BEGIN
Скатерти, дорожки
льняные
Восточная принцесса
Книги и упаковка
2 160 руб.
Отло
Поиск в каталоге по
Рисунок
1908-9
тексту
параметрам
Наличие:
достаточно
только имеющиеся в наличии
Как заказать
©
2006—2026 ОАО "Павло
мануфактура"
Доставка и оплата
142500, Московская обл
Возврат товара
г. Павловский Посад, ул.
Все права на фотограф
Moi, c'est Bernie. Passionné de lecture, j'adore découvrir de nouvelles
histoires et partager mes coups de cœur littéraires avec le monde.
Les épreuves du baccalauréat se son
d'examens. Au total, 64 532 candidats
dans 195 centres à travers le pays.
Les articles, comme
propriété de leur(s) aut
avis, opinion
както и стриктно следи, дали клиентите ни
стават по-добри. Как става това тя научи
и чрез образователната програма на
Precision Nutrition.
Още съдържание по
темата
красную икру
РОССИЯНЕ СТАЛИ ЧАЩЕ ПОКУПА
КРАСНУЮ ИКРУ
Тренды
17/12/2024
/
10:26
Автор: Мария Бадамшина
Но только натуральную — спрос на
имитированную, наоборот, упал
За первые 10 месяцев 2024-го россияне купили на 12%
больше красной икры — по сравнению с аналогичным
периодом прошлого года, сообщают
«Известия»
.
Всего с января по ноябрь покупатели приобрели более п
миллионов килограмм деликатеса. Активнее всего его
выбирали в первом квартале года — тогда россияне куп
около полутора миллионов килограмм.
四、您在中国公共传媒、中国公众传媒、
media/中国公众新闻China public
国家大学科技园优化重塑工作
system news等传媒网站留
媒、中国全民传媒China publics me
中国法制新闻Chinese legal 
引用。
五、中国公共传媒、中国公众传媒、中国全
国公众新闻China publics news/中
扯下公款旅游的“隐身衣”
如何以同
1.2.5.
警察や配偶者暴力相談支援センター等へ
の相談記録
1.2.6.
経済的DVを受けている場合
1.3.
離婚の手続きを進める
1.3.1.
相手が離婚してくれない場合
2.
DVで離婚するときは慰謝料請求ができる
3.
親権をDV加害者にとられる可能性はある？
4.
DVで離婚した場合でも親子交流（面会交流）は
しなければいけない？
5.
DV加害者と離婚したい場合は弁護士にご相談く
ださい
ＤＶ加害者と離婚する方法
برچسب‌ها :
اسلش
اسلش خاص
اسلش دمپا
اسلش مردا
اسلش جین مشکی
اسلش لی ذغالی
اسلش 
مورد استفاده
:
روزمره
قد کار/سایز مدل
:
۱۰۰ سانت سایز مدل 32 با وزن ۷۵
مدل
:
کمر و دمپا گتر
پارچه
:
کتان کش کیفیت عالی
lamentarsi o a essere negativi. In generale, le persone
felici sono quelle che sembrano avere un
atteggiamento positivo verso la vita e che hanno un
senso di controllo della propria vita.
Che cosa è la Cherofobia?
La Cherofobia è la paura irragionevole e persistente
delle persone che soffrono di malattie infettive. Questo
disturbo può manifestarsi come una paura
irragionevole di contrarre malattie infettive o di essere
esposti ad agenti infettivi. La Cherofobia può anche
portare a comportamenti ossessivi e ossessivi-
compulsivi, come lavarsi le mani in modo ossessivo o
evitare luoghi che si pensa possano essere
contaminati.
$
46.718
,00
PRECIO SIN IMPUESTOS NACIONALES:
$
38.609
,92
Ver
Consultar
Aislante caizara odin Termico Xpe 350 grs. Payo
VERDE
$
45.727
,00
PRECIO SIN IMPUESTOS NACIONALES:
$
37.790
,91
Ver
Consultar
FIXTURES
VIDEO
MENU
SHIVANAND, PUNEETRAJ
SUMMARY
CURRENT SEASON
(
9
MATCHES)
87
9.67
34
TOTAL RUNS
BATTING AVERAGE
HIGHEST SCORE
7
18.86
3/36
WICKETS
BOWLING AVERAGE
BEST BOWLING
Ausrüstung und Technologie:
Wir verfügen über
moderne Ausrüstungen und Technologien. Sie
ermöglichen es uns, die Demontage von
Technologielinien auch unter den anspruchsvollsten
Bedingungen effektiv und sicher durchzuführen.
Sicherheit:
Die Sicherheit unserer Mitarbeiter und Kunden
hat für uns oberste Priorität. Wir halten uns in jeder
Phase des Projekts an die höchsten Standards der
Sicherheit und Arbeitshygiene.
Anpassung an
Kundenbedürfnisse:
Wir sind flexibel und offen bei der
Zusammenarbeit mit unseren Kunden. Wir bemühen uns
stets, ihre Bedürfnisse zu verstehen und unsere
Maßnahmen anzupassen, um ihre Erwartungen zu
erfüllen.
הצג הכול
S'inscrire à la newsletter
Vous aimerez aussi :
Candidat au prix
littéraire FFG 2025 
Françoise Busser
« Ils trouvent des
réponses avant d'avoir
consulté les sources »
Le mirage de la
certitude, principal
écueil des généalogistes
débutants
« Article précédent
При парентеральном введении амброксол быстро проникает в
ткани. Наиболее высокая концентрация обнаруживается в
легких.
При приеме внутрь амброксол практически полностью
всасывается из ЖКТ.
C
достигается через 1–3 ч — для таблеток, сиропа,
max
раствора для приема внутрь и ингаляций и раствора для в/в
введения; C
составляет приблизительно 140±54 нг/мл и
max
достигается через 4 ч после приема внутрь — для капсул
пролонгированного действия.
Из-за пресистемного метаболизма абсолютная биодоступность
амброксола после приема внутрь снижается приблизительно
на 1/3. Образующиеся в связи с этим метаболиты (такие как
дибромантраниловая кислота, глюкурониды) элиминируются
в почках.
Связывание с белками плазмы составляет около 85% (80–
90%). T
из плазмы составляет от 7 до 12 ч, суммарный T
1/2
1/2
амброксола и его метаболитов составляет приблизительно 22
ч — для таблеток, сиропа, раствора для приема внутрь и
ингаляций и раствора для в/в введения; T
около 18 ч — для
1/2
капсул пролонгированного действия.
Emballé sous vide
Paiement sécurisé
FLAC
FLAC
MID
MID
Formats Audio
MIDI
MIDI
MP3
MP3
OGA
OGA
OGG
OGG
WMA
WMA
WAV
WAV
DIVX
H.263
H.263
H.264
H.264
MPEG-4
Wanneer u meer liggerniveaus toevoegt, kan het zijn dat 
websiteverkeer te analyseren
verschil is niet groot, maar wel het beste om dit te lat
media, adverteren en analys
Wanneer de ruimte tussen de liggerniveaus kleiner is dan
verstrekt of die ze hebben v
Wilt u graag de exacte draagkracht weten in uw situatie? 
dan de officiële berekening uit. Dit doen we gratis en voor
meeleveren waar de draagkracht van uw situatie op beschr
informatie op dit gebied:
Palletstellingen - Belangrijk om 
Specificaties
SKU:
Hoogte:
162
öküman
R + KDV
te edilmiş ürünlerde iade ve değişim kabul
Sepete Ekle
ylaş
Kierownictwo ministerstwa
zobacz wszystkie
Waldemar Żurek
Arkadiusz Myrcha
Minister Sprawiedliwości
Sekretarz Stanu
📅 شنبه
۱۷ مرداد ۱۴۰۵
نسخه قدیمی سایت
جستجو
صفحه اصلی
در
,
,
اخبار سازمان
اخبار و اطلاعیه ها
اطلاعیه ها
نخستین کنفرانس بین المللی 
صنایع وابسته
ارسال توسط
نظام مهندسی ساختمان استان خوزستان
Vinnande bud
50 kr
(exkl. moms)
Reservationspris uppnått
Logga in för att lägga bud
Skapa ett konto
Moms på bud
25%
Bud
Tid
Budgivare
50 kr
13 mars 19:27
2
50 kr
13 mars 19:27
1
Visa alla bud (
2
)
END
WHAT IS BEING ASKED>
Reproduce the data without any changes, starting from its first line and ending with the line that contains "миллионов килограмм деликатеса.", with both of those lines included.

EXERCISE SOLUTION>
Скатерти, дорожки
льняные
Восточная принцесса
Книги и упаковка
2 160 руб.
Отло
Поиск в каталоге по
Рисунок
1908-9
тексту
параметрам
Наличие:
достаточно
только имеющиеся в наличии
Как заказать
©
2006—2026 ОАО "Павло
мануфактура"
Доставка и оплата
142500, Московская обл
Возврат товара
г. Павловский Посад, ул.
Все права на фотограф
Moi, c'est Bernie. Passionné de lecture, j'adore découvrir de nouvelles
histoires et partager mes coups de cœur littéraires avec le monde.
Les épreuves du baccalauréat se son
d'examens. Au total, 64 532 candidats
dans 195 centres à travers le pays.
Les articles, comme
propriété de leur(s) aut
avis, opinion
както и стриктно следи, дали клиентите ни
стават по-добри. Как става това тя научи
и чрез образователната програма на
Precision Nutrition.
Още съдържание по
темата
красную икру
РОССИЯНЕ СТАЛИ ЧАЩЕ ПОКУПА
КРАСНУЮ ИКРУ
Тренды
17/12/2024
/
10:26
Автор: Мария Бадамшина
Но только натуральную — спрос на
имитированную, наоборот, упал
За первые 10 месяцев 2024-го россияне купили на 12%
больше красной икры — по сравнению с аналогичным
периодом прошлого года, сообщают
«Известия»
.
Всего с января по ноябрь покупатели приобрели более п
миллионов килограмм деликатеса. Активнее всего его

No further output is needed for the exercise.